Comment by giancarlostoro

20 hours ago

Reminds me when the ELK stack was called just ELK (idek what it is now) we had a server we put it on, and after making the additional dashboards my manager wanted, we learned the limits of ES / ELK. It needs a ridiculous amount of memory, because it will shove everything in memory. Same thing when I learned that MongoDB indexing puts every item in memory as well, which is a yikes, why would you not want to index?

I bet there's money to be made for building a drop-in to either of those two that requires less memory, would save companies a bundle, and make other companies a bundle as well.

There's no high performance database that wont take all of your memory (at least for size of data) if you let it.

That's because it's much, MUCH faster to do it that way, though if you can deal with certain type of latency trade offs for throughput something like turbopuffer can do wonders for your costs.

  • MySQL doesnt eat up all 8GB of my system when I need to query a table with indexed values, MongoDB seems to eat it all up.

    • If the data is < ram size and if you read that data again and its off disk again its the slowest it can possibly be, there's a reason most databases implement a buffer cache (actually making writes insanely faster as well) but yeah, MySQL is generally not a very good operational database with all the ones I have tinkered with.

Production grade multi tenant databases want to *solely* run on RAM.

> why would you not want to index?

Because if you don't need an index it wastes RAM, as you've learned. Maintaining indices also has a cost.
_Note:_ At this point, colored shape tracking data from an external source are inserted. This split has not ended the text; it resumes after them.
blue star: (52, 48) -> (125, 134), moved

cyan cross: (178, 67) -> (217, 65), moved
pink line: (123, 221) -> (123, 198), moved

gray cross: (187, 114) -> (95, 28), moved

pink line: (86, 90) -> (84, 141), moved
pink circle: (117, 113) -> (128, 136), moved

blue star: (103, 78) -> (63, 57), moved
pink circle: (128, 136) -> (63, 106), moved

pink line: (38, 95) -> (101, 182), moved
Index only what you need.

In the sense of the blog post: A senior with decent DB experience would have told you. ;)

  • You mean NoSQL which is slightly different and nuanced, in a shop that was mostly SQL with the exception of me, the one Junior developer using MongoDB and Elastic, mind you, we got a lot of things done and I learned a lot more about Mongo than I would like.
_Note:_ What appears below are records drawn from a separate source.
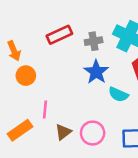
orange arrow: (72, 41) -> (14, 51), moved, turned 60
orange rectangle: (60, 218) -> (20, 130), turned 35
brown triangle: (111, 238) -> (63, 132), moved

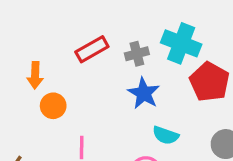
orange arrow: (14, 51) -> (35, 75), turned 30
cyan semicircle: (118, 94) -> (166, 135), moved

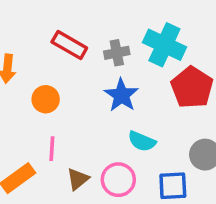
red rectangle: (92, 49) -> (69, 45), turned 56
orange circle: (53, 106) -> (46, 99), moved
    In all fairness this was my first job a few years ago as a developer, I deep dove MongoDB but I was also one of the only devs using it at this place.

    My previous experience with MongoDB had been in college and more limited.

  • Everything "wants to" run solely in RAM, but we don't have infinite RAM, so a "production grade" database should also be able to fetch data from disk unless this is an explicit tradeoff. MariaDB and PostgreSQL do not require all indices to be stored in RAM. Obviously they can be accessed more quickly if they are in RAM but they are designed under the assumption they will often be stored on disk. It sounds like MongoDB is not, and given the reputation of MongoDB, this is as likely to be incompetence as it is to be a willing tradeoff.

    • Every serious database that is designed to handle moderate to high traffic, will expect you to have RAM to fit all data and indices. Relational DBs do a solid job if that's not the case, but that also sabotages the efficiency you could get from them. It will work for some time. If it's enough for your, that's fine.

      I am not experienced with MongoDB, I don't know if previous comment reports were the users fault or MongoDB's. But one thing is clear to me, complaining it uses too much RAM and not knowing the reasons for it, is a user problem. A common mistake is to setup a DB and expect it just magically does works. DBs are complicated beasts, you have to know how to deal with them.

      3 replies →

For anything Lucene-based (Elasticsearch, Solr) this was a problem where some of the indexed data had to be transformed for another type of query to be efficient, and it put the transformed data into the Java heap then never released it. I think it was indexed data for searching was read straight from disk and was fine, but analysis queries needed the transformed version?

At some point they added the docValues configuration option per-field to do the transformation during indexing and store it to disk instead, so none of it had to be stored in the heap. Instead what you're supposed to do is rely on the OS disk cache, which handles eviction automatically, so you can run with significantly less memory but get performance improvements by adding memory without having to change any configuration further.